*Exercise requirements*.
No pictures, please. Copy exactly the lines from the one with "Spec: line order" through the final line below.

*Records from a dataset*.
----
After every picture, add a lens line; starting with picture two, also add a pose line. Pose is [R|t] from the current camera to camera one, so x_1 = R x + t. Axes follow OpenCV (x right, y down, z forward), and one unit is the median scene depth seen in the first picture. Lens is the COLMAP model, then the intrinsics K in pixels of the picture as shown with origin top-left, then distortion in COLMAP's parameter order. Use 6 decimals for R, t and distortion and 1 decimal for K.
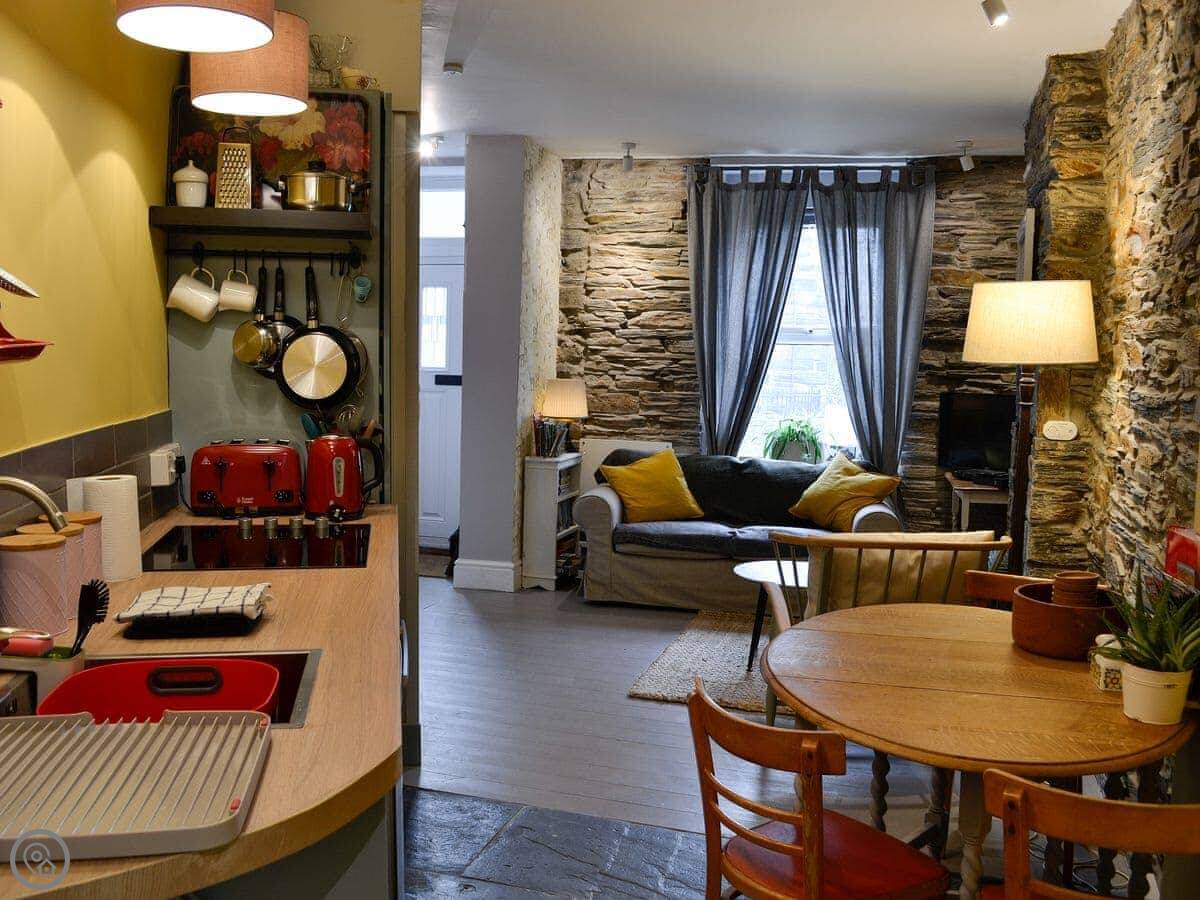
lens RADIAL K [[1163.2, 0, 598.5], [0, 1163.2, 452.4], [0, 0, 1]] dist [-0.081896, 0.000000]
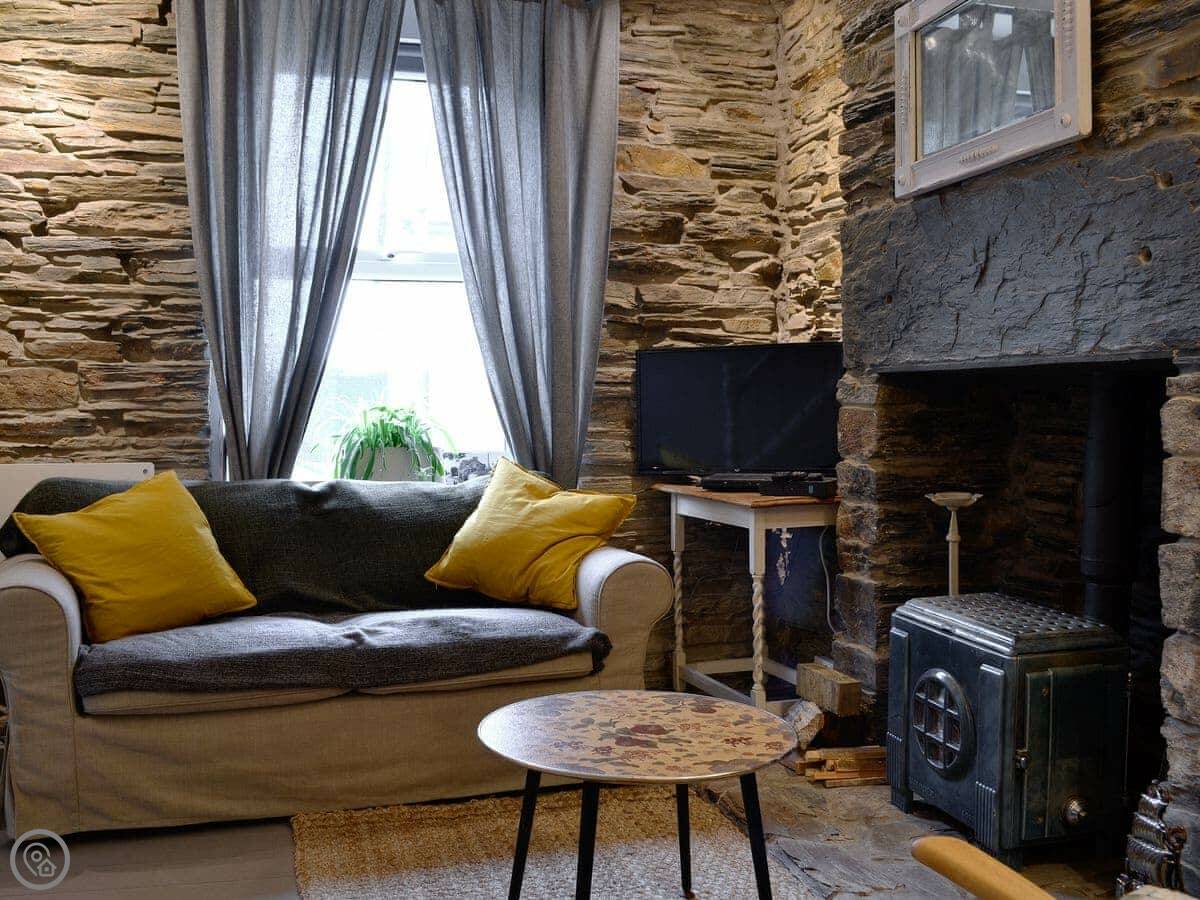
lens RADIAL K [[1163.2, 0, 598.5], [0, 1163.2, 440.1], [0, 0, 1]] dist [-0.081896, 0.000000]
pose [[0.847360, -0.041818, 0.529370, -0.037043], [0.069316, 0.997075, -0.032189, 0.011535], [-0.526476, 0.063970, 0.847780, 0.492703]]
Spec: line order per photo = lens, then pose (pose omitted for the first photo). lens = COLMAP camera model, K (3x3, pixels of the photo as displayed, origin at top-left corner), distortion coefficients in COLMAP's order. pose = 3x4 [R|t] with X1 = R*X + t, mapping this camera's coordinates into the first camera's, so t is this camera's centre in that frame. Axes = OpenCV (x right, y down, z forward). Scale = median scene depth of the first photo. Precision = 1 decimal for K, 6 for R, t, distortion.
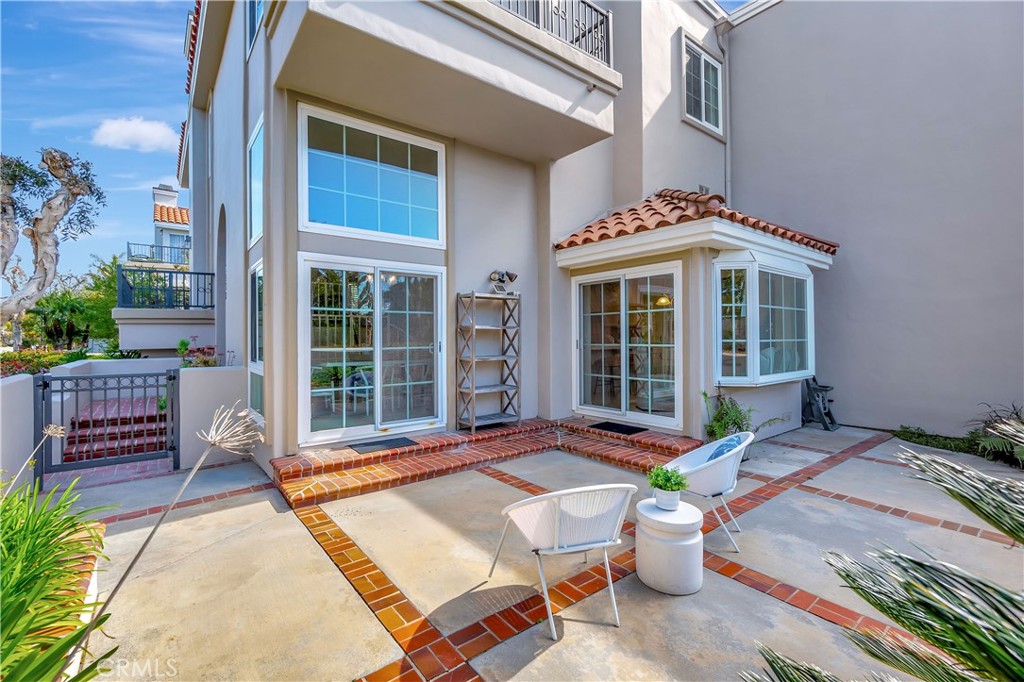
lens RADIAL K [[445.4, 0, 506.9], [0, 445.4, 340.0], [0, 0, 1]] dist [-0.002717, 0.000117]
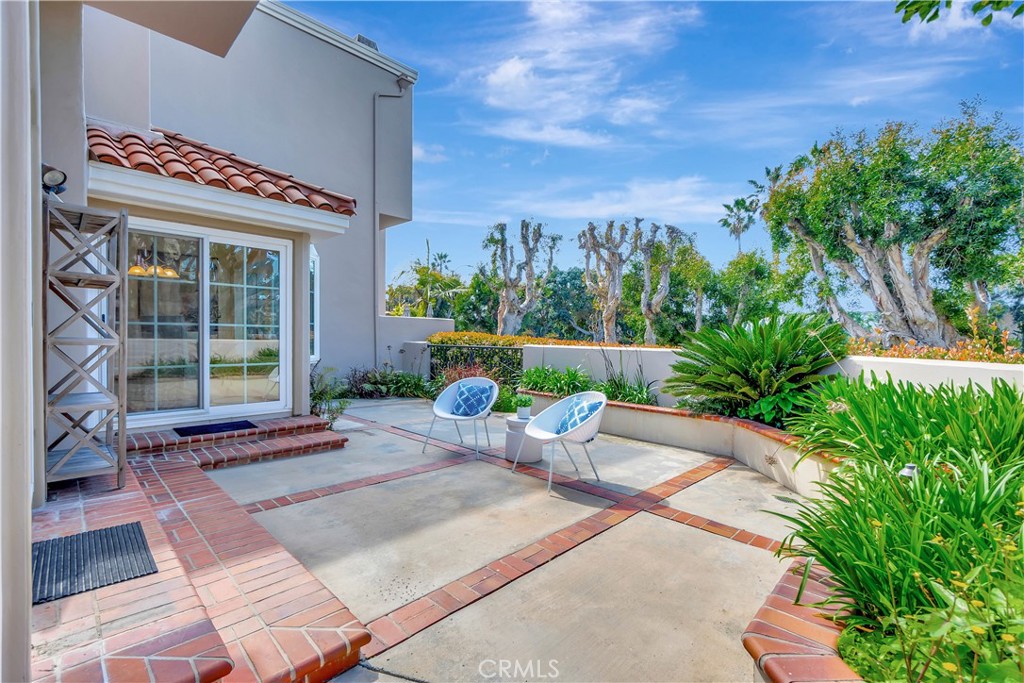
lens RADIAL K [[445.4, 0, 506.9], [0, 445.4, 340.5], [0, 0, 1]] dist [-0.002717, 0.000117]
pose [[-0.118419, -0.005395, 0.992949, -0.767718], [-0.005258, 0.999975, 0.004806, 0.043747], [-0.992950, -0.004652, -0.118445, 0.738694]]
----
*Task output*.
Spec: line order per photo = lens, then pose (pose omitted for the first photo). lens = COLMAP camera model, K (3x3, pixels of the photo as displayed, origin at top-left corner), distortion coefficients in COLMAP's order. pose = 3x4 [R|t] with X1 = R*X + t, mapping this camera's coordinates into the first camera's, so t is this camera's centre in that frame. Axes = OpenCV (x right, y down, z forward). Scale = median scene depth of the first photo. Precision = 1 decimal for K, 6 for R, t, distortion.
lens RADIAL K [[445.4, 0, 506.9], [0, 445.4, 340.0], [0, 0, 1]] dist [-0.002717, 0.000117]
lens RADIAL K [[445.4, 0, 506.9], [0, 445.4, 340.5], [0, 0, 1]] dist [-0.002717, 0.000117]
pose [[-0.118419, -0.005395, 0.992949, -0.767718], [-0.005258, 0.999975, 0.004806, 0.043747], [-0.992950, -0.004652, -0.118445, 0.738694]]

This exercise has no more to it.